Chief of Department of the San Francisco Police Department
- Preceded by: Richard Hongisto
- Succeeded by: Fred H. Lau

Personal details
- Born: January 25, 1945 (age 81) San Francisco, California

Military service
- Rank: Chief of Department

= Anthony Ribera =

American police chief

Anthony "Tony" Ribera (born January 25, 1945) is the former Police chief of the City and County of San Francisco.

== Early life and education ==
Ribera grew up in San Francisco's Richmond District where he attended George Washington High School and went on to earn a Ph.D in Public Administration from Golden Gate University.
He also attended Sacred Heart High School, and served in the U.S. Army

== Chief of Police ==
As Chief of Police, Ribera was known for his hair-trigger temper and aggressive "my way or the highway" approach which was detested in the Department. Deputy Chief Frank Reed responded to an interview about Ribera's style saying "Yes, we have had very lively and spirited discussions both in our private conferences and in other places, as well. The chief is very hard of hearing in his left ear so everything he says is in a loud tone."

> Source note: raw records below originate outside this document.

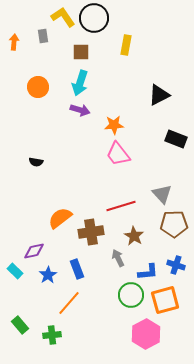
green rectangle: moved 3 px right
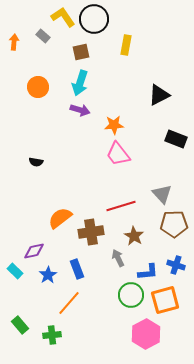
black circle: moved 1 px down
gray rectangle: rotated 40 degrees counterclockwise
brown square: rotated 12 degrees counterclockwise
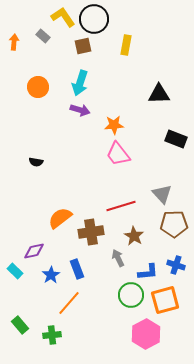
brown square: moved 2 px right, 6 px up
black triangle: moved 1 px up; rotated 25 degrees clockwise
blue star: moved 3 px right
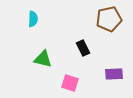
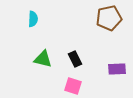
brown pentagon: moved 1 px up
black rectangle: moved 8 px left, 11 px down
purple rectangle: moved 3 px right, 5 px up
pink square: moved 3 px right, 3 px down
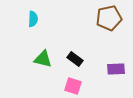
black rectangle: rotated 28 degrees counterclockwise
purple rectangle: moved 1 px left
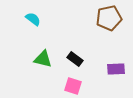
cyan semicircle: rotated 56 degrees counterclockwise
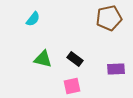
cyan semicircle: rotated 91 degrees clockwise
pink square: moved 1 px left; rotated 30 degrees counterclockwise
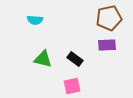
cyan semicircle: moved 2 px right, 1 px down; rotated 56 degrees clockwise
purple rectangle: moved 9 px left, 24 px up
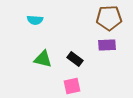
brown pentagon: rotated 10 degrees clockwise
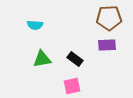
cyan semicircle: moved 5 px down
green triangle: moved 1 px left; rotated 24 degrees counterclockwise
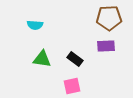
purple rectangle: moved 1 px left, 1 px down
green triangle: rotated 18 degrees clockwise
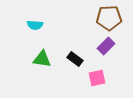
purple rectangle: rotated 42 degrees counterclockwise
pink square: moved 25 px right, 8 px up
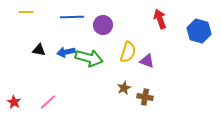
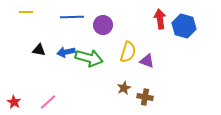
red arrow: rotated 12 degrees clockwise
blue hexagon: moved 15 px left, 5 px up
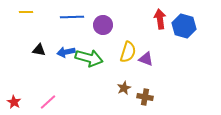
purple triangle: moved 1 px left, 2 px up
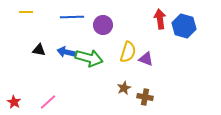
blue arrow: rotated 24 degrees clockwise
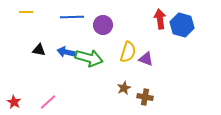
blue hexagon: moved 2 px left, 1 px up
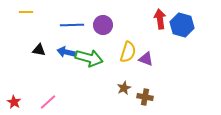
blue line: moved 8 px down
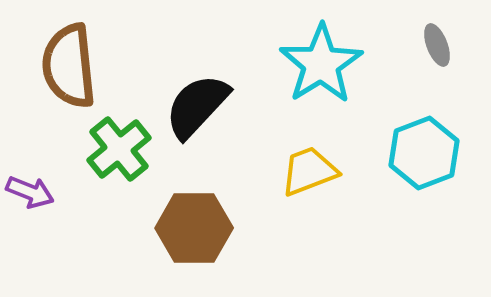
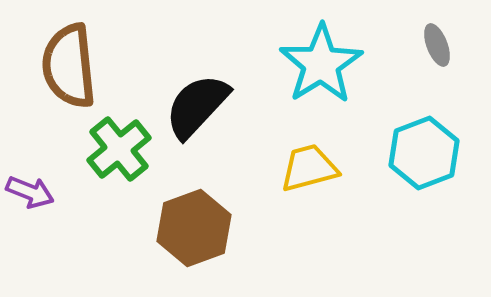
yellow trapezoid: moved 3 px up; rotated 6 degrees clockwise
brown hexagon: rotated 20 degrees counterclockwise
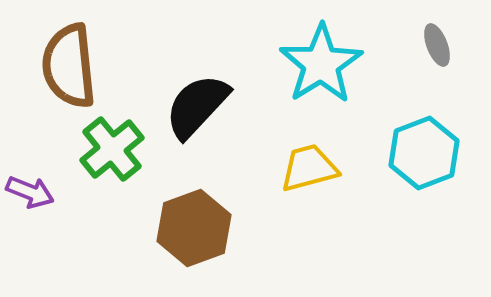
green cross: moved 7 px left
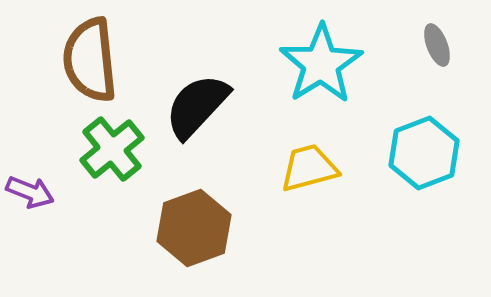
brown semicircle: moved 21 px right, 6 px up
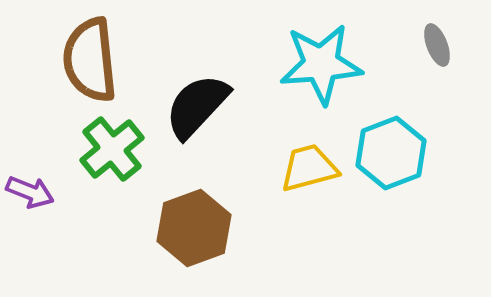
cyan star: rotated 28 degrees clockwise
cyan hexagon: moved 33 px left
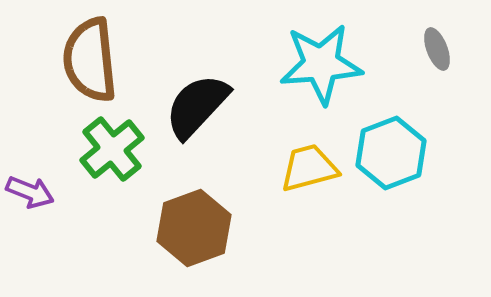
gray ellipse: moved 4 px down
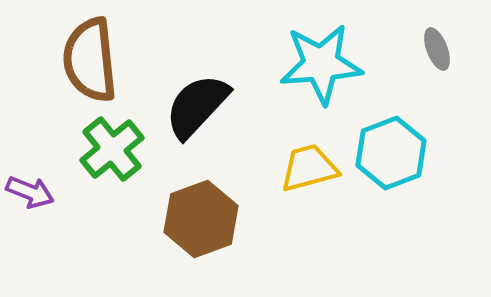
brown hexagon: moved 7 px right, 9 px up
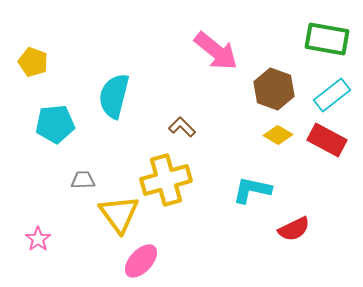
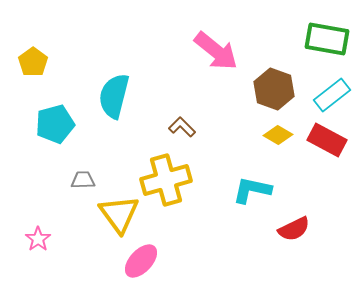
yellow pentagon: rotated 16 degrees clockwise
cyan pentagon: rotated 9 degrees counterclockwise
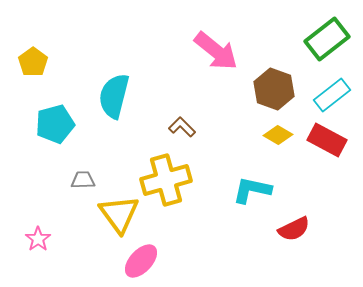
green rectangle: rotated 48 degrees counterclockwise
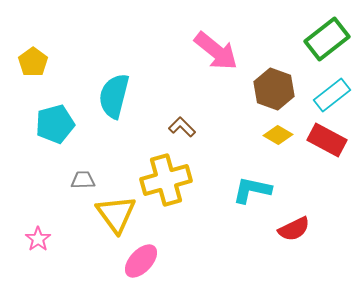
yellow triangle: moved 3 px left
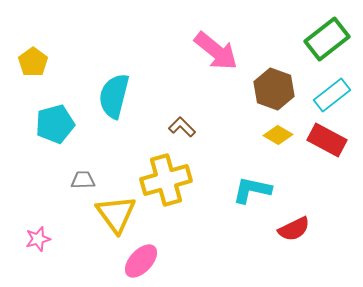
pink star: rotated 20 degrees clockwise
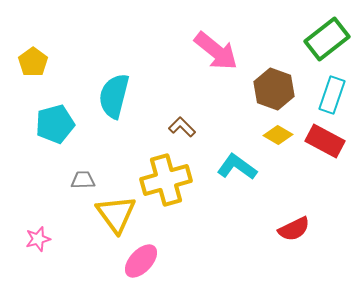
cyan rectangle: rotated 33 degrees counterclockwise
red rectangle: moved 2 px left, 1 px down
cyan L-shape: moved 15 px left, 23 px up; rotated 24 degrees clockwise
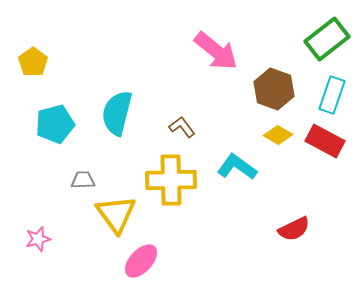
cyan semicircle: moved 3 px right, 17 px down
brown L-shape: rotated 8 degrees clockwise
yellow cross: moved 5 px right; rotated 15 degrees clockwise
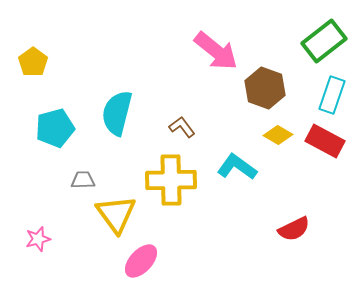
green rectangle: moved 3 px left, 2 px down
brown hexagon: moved 9 px left, 1 px up
cyan pentagon: moved 4 px down
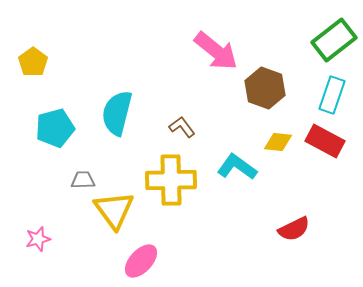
green rectangle: moved 10 px right, 1 px up
yellow diamond: moved 7 px down; rotated 24 degrees counterclockwise
yellow triangle: moved 2 px left, 4 px up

=== Sexual harassment allegations ===
In Ribera's second year as Chief of Police, department spokeswoman Joanne Welsh accused Ribera of pressuring her for sexual favors following her firing from the Police Department's Public Affairs Office in 1993. Ribera denied the allegations and any rumors of him stepping down as Chief. In 1995, Ribera and the San Francisco Police Department ultimately won the court battle on Joanne Welsh's sexual harassment allegation but lost on her claim of gender bias, with the jury agreeing she had suffered emotional distress and awarding her $56,835 in damages.

== 2003 Mayoral race ==
Ribera ran as the sole Republican in the November 2003 Mayoral Race, finishing in sixth place with 2.4% of the vote.

== Retirement ==
After the mayoral race, Ribera retired from San Francisco politics and is now an assistant professor at the University of San Francisco where he teaches law enforcement.